_Requirement 1_
Please transcribe the blog post about the sheep song in full, without changing anything.

━━━ Exercise passage ━━━

I know what it is to be in need, and I know what it is to have plenty. I have learned the secret of being content in any and every situation, whether well fed or hungry, whether living in plenty or in want. Philippians 4:12 TNIV
Monday, April 25, 2011
I just want to be a sheep....
Maybe you have heard the little kids song: "I just want to be a sheep" or maybe you are wondering what in the world is she talking about? Here is a little short video that you can watch to see what I am talking about.
http://www.youtube.com/watch?v=tqOoMwWNfMI&feature=related
So, thats all cute and all but we are in college why do we care about silly little kids songs.
This song has been perpetually stuck in my head since January when we sang it over and over in Haiti. Those kids absolutely loved this song. The French Creole word for sheep is mouton. The kids would yell mouton, mouton, mouton. Then we would sing the song again! We also acted out some Bible stories involving sheep. It was really fun and funny. At the end of each chorus we would yell "what do you want to be?" The resounding response was "MOUTON!!" By the end of the week the kids were seeming obsessed with sheep. When we did pipe cleaner Noah's Ark animals and of course nearly all the kids requested that a mouton be made for them. We made playdo animals and of course sheep again took center stage. I have no idea why they liked sheep so much. I didn't see a single sheep in Haiti; several goats wandered around, but no sheep. Maybe they wanted to make us happy because we kept talking about them and acting like them crawling around on the dirt floor bleating like sheep. I am sure it was quite a sight to see the parable of the lost sheep acted out.

━━━ Listed records ━━━

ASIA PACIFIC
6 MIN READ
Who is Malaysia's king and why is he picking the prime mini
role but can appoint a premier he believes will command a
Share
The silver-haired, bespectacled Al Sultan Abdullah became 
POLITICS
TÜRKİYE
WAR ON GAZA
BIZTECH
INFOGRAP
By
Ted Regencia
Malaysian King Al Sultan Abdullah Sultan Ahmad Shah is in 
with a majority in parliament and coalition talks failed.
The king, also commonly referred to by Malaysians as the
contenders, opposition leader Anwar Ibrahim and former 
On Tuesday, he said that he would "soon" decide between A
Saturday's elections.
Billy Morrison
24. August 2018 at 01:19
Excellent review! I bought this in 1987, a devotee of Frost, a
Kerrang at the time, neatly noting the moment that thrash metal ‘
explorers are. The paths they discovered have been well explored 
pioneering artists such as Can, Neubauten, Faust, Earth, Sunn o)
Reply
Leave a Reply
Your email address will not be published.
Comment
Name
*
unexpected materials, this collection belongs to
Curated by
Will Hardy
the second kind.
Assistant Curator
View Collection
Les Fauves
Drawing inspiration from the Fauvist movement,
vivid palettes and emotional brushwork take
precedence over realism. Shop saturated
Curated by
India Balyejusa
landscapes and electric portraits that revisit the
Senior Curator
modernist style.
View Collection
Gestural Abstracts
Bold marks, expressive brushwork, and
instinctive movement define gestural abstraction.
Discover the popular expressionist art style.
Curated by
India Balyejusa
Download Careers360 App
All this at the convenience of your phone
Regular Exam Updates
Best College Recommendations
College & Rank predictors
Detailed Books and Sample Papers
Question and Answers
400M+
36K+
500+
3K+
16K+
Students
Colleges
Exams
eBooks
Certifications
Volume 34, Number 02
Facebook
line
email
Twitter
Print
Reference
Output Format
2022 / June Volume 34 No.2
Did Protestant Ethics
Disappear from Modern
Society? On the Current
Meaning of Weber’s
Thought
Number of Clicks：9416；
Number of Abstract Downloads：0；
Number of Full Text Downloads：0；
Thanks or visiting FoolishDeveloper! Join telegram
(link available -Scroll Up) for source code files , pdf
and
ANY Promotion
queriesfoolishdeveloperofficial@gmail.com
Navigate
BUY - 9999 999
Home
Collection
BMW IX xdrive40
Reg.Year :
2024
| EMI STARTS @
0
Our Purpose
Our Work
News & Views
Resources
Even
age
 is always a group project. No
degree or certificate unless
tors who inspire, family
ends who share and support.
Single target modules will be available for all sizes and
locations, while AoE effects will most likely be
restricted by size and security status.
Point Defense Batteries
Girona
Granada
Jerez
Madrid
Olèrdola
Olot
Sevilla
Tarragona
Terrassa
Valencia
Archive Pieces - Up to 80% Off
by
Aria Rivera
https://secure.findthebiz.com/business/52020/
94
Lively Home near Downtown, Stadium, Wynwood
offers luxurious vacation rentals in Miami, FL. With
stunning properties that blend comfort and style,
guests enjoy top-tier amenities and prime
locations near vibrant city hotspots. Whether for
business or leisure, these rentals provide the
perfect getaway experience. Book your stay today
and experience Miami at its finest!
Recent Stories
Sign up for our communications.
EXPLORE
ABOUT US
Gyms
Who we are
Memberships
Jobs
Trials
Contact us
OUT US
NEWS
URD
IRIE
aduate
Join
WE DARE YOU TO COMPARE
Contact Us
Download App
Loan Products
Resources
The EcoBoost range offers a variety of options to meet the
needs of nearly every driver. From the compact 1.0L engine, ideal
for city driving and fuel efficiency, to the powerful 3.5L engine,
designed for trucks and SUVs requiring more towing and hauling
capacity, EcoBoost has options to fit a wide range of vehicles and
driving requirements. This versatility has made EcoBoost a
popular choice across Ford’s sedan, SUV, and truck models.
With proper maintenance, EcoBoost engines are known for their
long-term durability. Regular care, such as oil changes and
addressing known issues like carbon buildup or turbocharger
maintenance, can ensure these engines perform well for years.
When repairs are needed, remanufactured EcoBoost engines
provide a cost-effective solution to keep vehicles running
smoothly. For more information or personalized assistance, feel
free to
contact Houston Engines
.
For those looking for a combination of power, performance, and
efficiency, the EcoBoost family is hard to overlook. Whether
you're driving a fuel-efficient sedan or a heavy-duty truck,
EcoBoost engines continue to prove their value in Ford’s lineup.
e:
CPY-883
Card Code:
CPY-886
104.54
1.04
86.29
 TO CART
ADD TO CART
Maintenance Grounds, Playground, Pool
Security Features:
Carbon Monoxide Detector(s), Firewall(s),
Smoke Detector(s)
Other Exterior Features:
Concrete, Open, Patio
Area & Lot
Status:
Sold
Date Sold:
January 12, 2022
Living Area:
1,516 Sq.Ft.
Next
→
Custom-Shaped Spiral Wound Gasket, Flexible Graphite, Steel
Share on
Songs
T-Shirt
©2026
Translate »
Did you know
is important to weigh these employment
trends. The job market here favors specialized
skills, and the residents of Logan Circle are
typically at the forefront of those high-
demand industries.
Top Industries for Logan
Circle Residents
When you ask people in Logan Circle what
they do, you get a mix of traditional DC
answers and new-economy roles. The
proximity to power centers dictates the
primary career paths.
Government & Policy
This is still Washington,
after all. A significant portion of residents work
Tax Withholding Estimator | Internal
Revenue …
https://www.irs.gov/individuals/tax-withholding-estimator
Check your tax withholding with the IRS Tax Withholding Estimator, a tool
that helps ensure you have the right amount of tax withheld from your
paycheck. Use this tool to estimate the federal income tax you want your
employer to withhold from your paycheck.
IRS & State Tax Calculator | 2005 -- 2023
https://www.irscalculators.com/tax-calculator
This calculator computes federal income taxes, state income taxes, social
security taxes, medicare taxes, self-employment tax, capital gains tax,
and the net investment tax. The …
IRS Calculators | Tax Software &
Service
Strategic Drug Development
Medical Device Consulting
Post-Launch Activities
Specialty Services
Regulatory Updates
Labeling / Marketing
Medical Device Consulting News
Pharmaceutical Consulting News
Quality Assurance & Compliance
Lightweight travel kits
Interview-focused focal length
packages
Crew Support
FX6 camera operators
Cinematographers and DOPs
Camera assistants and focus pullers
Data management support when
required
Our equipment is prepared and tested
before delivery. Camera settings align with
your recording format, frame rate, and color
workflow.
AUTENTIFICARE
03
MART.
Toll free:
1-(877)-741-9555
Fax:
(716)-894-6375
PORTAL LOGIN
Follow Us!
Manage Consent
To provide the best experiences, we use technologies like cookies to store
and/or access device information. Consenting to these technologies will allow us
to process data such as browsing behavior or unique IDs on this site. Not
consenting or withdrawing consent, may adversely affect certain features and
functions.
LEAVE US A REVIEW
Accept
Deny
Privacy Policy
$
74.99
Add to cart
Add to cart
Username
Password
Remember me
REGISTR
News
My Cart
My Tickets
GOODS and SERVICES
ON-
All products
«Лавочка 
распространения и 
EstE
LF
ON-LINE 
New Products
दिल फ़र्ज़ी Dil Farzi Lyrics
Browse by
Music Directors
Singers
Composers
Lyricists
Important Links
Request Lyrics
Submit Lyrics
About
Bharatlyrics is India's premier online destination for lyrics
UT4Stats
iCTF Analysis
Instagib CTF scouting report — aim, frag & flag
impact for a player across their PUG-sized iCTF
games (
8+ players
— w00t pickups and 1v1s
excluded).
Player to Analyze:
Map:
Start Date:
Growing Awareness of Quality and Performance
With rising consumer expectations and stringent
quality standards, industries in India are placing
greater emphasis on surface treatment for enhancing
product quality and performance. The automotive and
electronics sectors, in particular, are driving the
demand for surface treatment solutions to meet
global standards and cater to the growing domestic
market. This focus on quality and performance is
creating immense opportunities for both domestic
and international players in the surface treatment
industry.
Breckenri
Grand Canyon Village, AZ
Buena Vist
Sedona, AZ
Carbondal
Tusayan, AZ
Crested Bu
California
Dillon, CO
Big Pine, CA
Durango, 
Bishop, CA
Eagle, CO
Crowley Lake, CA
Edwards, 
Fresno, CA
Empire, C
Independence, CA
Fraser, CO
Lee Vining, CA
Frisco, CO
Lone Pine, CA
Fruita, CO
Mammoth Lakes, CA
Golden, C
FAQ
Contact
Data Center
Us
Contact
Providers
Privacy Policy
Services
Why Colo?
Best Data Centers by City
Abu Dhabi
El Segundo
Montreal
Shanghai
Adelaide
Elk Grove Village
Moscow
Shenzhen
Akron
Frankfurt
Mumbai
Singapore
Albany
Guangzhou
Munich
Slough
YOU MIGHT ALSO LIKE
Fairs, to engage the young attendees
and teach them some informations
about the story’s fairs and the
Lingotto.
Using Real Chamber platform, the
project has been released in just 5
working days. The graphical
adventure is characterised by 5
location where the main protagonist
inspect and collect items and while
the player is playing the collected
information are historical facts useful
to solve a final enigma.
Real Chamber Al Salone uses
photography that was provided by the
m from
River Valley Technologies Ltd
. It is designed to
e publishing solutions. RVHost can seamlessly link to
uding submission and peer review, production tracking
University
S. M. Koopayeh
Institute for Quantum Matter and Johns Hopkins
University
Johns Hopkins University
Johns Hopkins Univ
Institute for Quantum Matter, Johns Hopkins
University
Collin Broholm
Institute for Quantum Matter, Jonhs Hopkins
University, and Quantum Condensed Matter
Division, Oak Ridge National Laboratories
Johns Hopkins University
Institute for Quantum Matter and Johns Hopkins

━━━

_Requirement 2_
Restate word for word the stretch of the listing from its start through the line containing "Detailed Books and Sample Papers".

_Your solution 1_
I know what it is to be in need, and I know what it is to have plenty. I have learned the secret of being content in any and every situation, whether well fed or hungry, whether living in plenty or in want. Philippians 4:12 TNIV
Monday, April 25, 2011
I just want to be a sheep....
Maybe you have heard the little kids song: "I just want to be a sheep" or maybe you are wondering what in the world is she talking about? Here is a little short video that you can watch to see what I am talking about.
http://www.youtube.com/watch?v=tqOoMwWNfMI&feature=related
So, thats all cute and all but we are in college why do we care about silly little kids songs.
This song has been perpetually stuck in my head since January when we sang it over and over in Haiti. Those kids absolutely loved this song. The French Creole word for sheep is mouton. The kids would yell mouton, mouton, mouton. Then we would sing the song again! We also acted out some Bible stories involving sheep. It was really fun and funny. At the end of each chorus we would yell "what do you want to be?" The resounding response was "MOUTON!!" By the end of the week the kids were seeming obsessed with sheep. When we did pipe cleaner Noah's Ark animals and of course nearly all the kids requested that a mouton be made for them. We made playdo animals and of course sheep again took center stage. I have no idea why they liked sheep so much. I didn't see a single sheep in Haiti; several goats wandered around, but no sheep. Maybe they wanted to make us happy because we kept talking about them and acting like them crawling around on the dirt floor bleating like sheep. I am sure it was quite a sight to see the parable of the lost sheep acted out.

_Your solution 2_
ASIA PACIFIC
6 MIN READ
Who is Malaysia's king and why is he picking the prime mini
role but can appoint a premier he believes will command a
Share
The silver-haired, bespectacled Al Sultan Abdullah became 
POLITICS
TÜRKİYE
WAR ON GAZA
BIZTECH
INFOGRAP
By
Ted Regencia
Malaysian King Al Sultan Abdullah Sultan Ahmad Shah is in 
with a majority in parliament and coalition talks failed.
The king, also commonly referred to by Malaysians as the
contenders, opposition leader Anwar Ibrahim and former 
On Tuesday, he said that he would "soon" decide between A
Saturday's elections.
Billy Morrison
24. August 2018 at 01:19
Excellent review! I bought this in 1987, a devotee of Frost, a
Kerrang at the time, neatly noting the moment that thrash metal ‘
explorers are. The paths they discovered have been well explored 
pioneering artists such as Can, Neubauten, Faust, Earth, Sunn o)
Reply
Leave a Reply
Your email address will not be published.
Comment
Name
*
unexpected materials, this collection belongs to
Curated by
Will Hardy
the second kind.
Assistant Curator
View Collection
Les Fauves
Drawing inspiration from the Fauvist movement,
vivid palettes and emotional brushwork take
precedence over realism. Shop saturated
Curated by
India Balyejusa
landscapes and electric portraits that revisit the
Senior Curator
modernist style.
View Collection
Gestural Abstracts
Bold marks, expressive brushwork, and
instinctive movement define gestural abstraction.
Discover the popular expressionist art style.
Curated by
India Balyejusa
Download Careers360 App
All this at the convenience of your phone
Regular Exam Updates
Best College Recommendations
College & Rank predictors
Detailed Books and Sample Papers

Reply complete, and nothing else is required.